AMY GOODMAN: This is Democracy Now!, democracynow.org. I’m Amy Goodman, with Nermeen Shaikh.
 
NERMEEN SHAIKH: Today, on the first day of Black History Month, we take a look at how racism shapes healthcare in America. A new book by Dr. Uché Blackstock explores systemic inequity in healthcare throughout the history of the United States up to today, as well as her own family history.
 
AMY GOODMAN: The book is titled Legacy: A Black Physician Reckons with Racism in Medicine. Dr. Uché Blackstock is an emergency medicine physician, CEO and founder of Advancing Health Equity, a company that works with healthcare organizations to fight racism and bias in services. She joins us today in New York.
 
Dr. Blackstock, we spoke to you during the pandemic. We’re speaking to you again today. The issue of health equity, or I should say inequity, is pervasive throughout the healthcare system in this country. If you can lay it out? But start off by talking about your family, your groundbreaking mother as a Black woman physician, you and your twin sister, the remarkable work that you’ve done, and why you’re so motivated to take this issue on.
 
DR. UCHÉ BLACKSTOCK: Well, thank you so much for having me.
 
You know, I really wanted to write this book as a way to helping readers connect the dots about why, in 2024, we have the worst racial health inequities, despite advances in innovation, research and technology. So I used my own personal story, you know, being a second-generation Black woman physician, which is something that, unfortunately, is still quite rare. My mother was the original Dr.
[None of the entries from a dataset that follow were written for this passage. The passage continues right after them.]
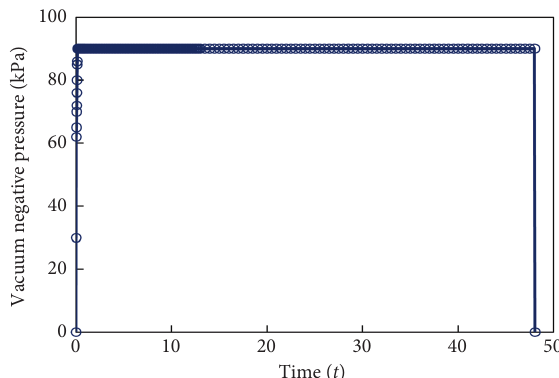
Figure 7: The vacuum negative pressure load of sludge dewatering without straw.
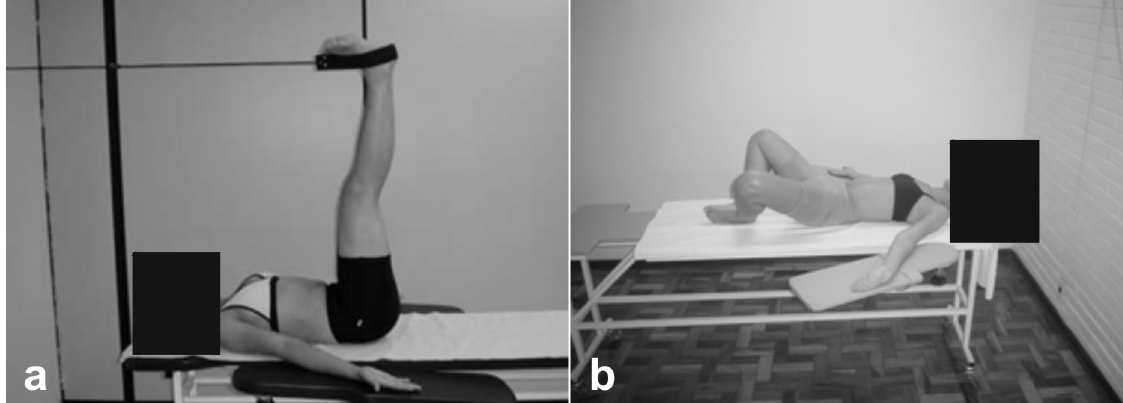
Figure 1 - Global posture reeducation stretching positions: a) posterior muscle chain stretching; b) anterior muscle chain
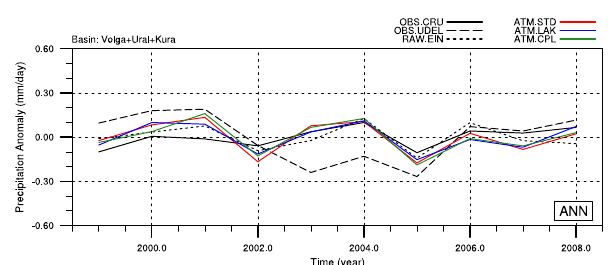
Fig. 7. Anomalies of annual precipitation (mmday − 1 ) for the pe- riod 1999–2008 in the model simulations and the different observa- tion datasets. The domain only includes the Volga, Kura and Ural basins shown in Fig. 3 (extracted from the Total Runoff Integrating Pathways, or TRIP,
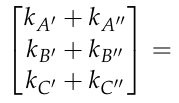
+ k k A A (cid:48)(cid:48) (cid:48) + k k = k B B (cid:48)(cid:48)  (cid:48) + k k C C (cid:48)(cid:48) (cid:48) 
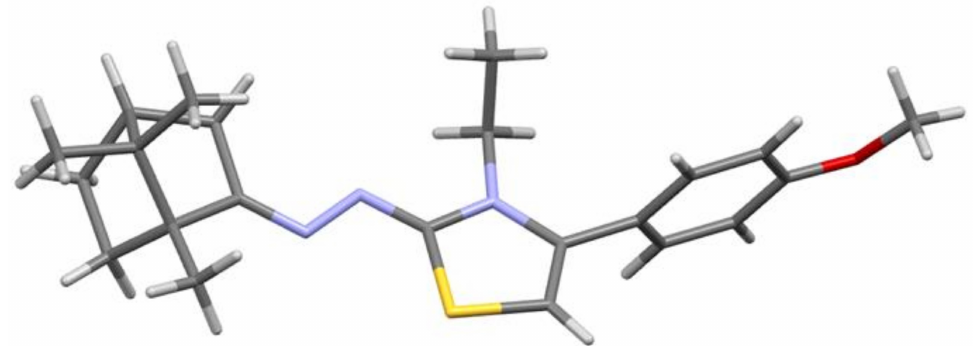
Figure 2. Structure of compound 7c according to X-ray diffraction data (CCDC 2181023). Crys- tallographic data for 7c : C 22 H 29 N 3 OS, M 383.54, orthorhombic, P2 1 2 1 2 1 , a 9.7454(4), b 12.4168(6), c 17.905(1), Å, V 2166.6(2)Å 3 , Z 4, D calcd 1.176 g · cm –3 , F(000) 824, colorless, (0.61 × 0.51 × 0.42) mm 3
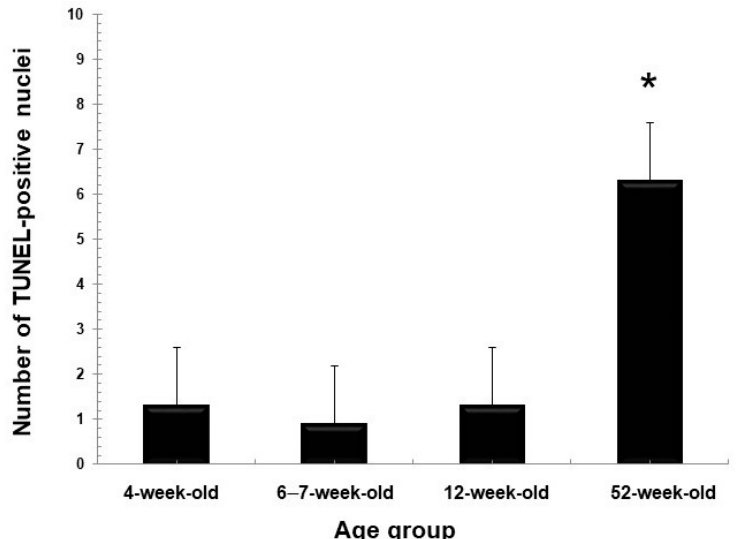
Figure 12. Number of TUNEL-positive nuclei in the epithelia of rete testis and efferent ducts of the testicular excurrent duct system of Japanese quails at 4, 6–7, 12, and 52 weeks of age ( n = 3 per age group), expressed as mean ± SE. * TUNEL-positive cell counts were significantly ( p < 0.001) higher in 52-week-old birds compared to the other age groups.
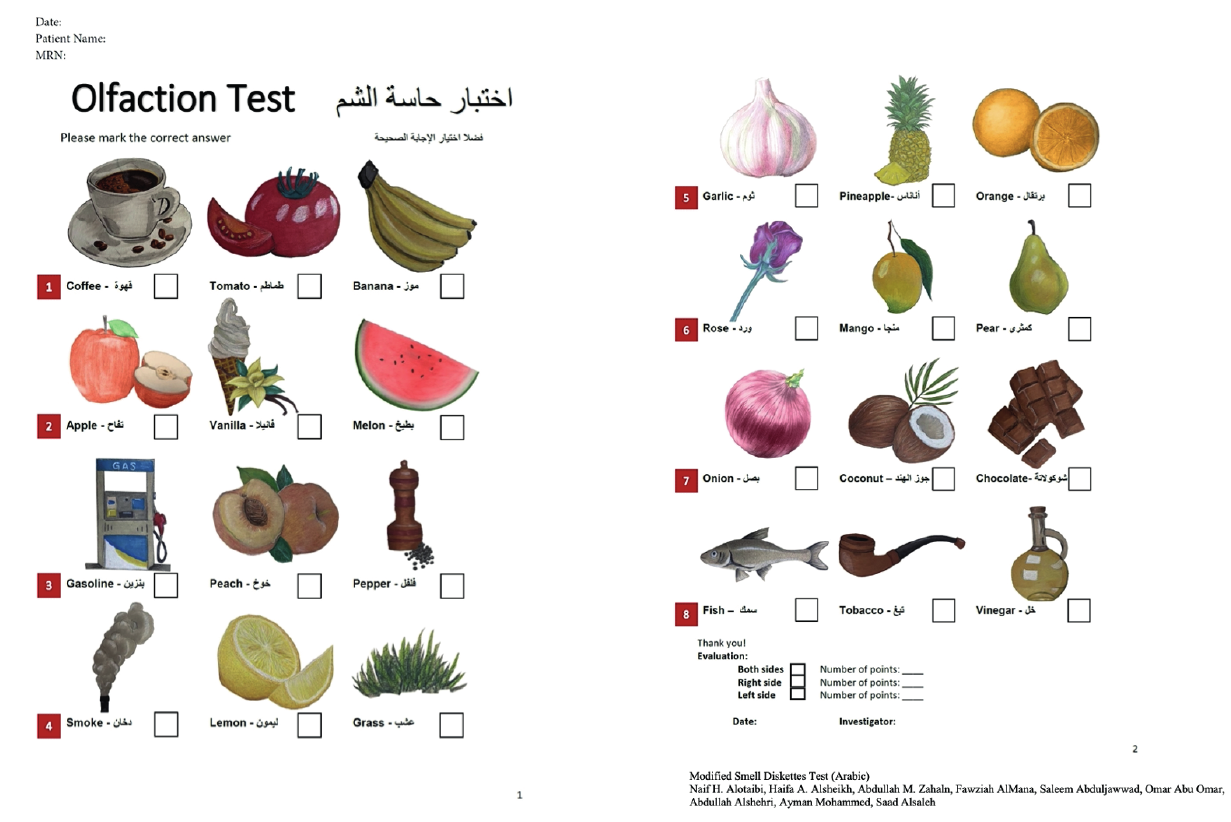
Figure 2. Arabic Translation of the "Smell Diskettes"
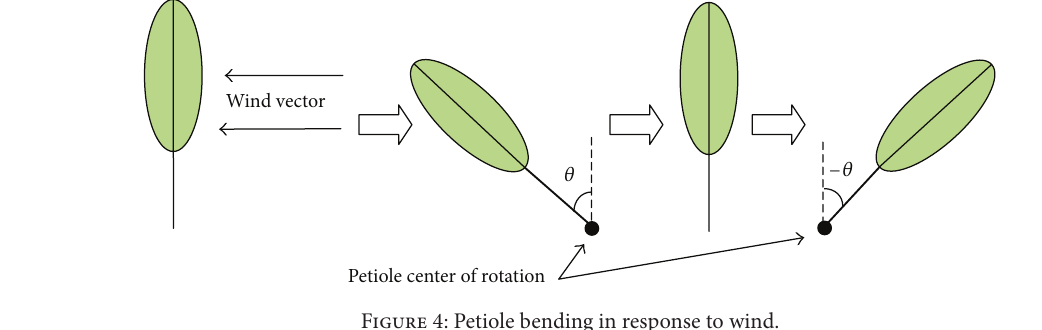
Figure 4: Petiole bending in response to wind.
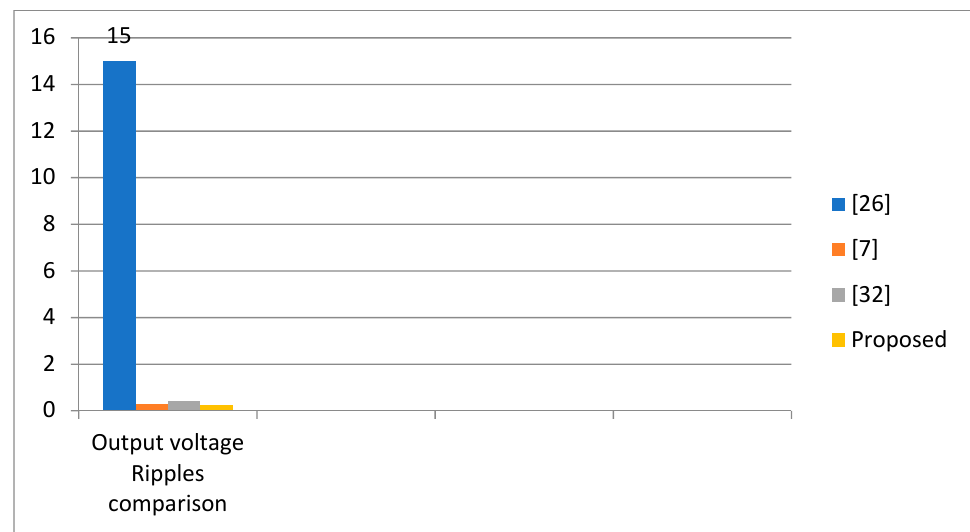
Figure 36. Voltage ripples magnitude comparison.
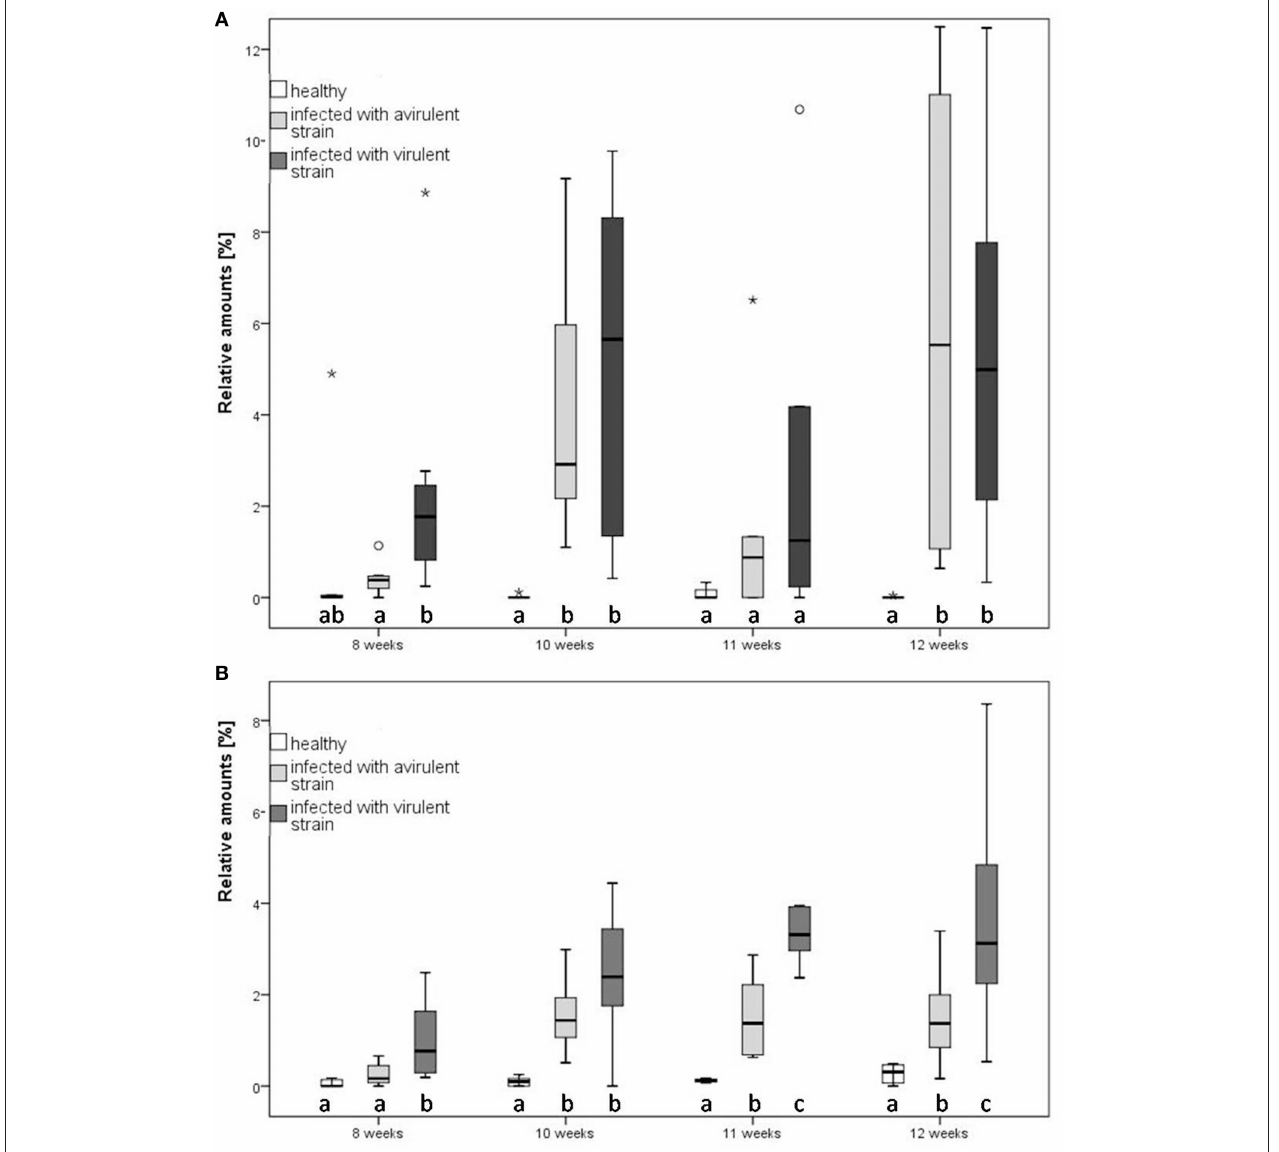
FIGURE 4 | Relative amounts of two compounds of tobacco ( Nicotiana occidentalis ) at three plant infection conditions at different infection states in direct comparison. (A) Ethyl benzoate, (B) sesquiterpene 23.4. Different letters indicate statistical differences (Mann-Whitney, p < 0.05 , followed by Bonferroni-Holm correction). Notice that outliers are indicated by circles and extremes by asterisks. The relative amounts of emitted ethyl benzoate and ST 23.4 are at every time point higher in the infected plants, compared to healthy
Blackstock, graduated from Harvard Medical School in 1976, but was the first person in her family to go to college, and then medical school, and then came back and returned to Brooklyn, New York, where she grew up, to care for her neighbors and family, and practicing what’s now known as health equity, organizing community health fairs, connecting residents to the social services that they needed, and working with other Black physicians and Black women physicians to do this work in service to their community. And so, I use my mother’s story and my story to really emphasize that — how deeply embedded systemic racism is in our country, in the past and in the present, and to explain why even myself, as a Black woman with a college and medical degree from Harvard, I still am five times more likely to die of pregnancy-related complications than my white peers.
 
So I wanted use the history to explain why there are so few Black physicians today, and that’s because of a report called the Flexner Report, that we can talk a little bit more about. But I also wanted to explain how there are deeply rooted myths about Black people in this country, essentially biological essentialism, saying that we are different from other people, even though we know race is a social construct. It really is racism through practices and policies that have harmed Black people in this country over the last centuries and have caused us to live shortened lives.
 
NERMEEN SHAIKH: Dr. Blackstock, you mentioned the Abraham Flexner report, and you said it’s very important. Could you explain what it is and what impact it had on African Americans in medical schools in the early 20th century?
 
DR. UCHÉ BLACKSTOCK: So, absolutely. I thought it was very important for people to understand one of the reasons why there are so few Black physicians in the United States. You know, we’re over 13% of the U.S. population, but we represent less than 6% of all physicians. And a lot of that has to do with this groundbreaking and actually very harmful report that came out in 1910 that was commissioned by the American Medical Association, which is the oldest and largest organization of physicians and has its own troubling history with bias and racism. American Medical Association and the Carnegie Foundation commissioned Abraham Flexner, who was an education specialist, and also an avid racist — you can tell from his readings that I’ve included in the book. He believed Black people did not deserve to go to medical school, and if they were in medical school, they were there to help their white peers from getting sick.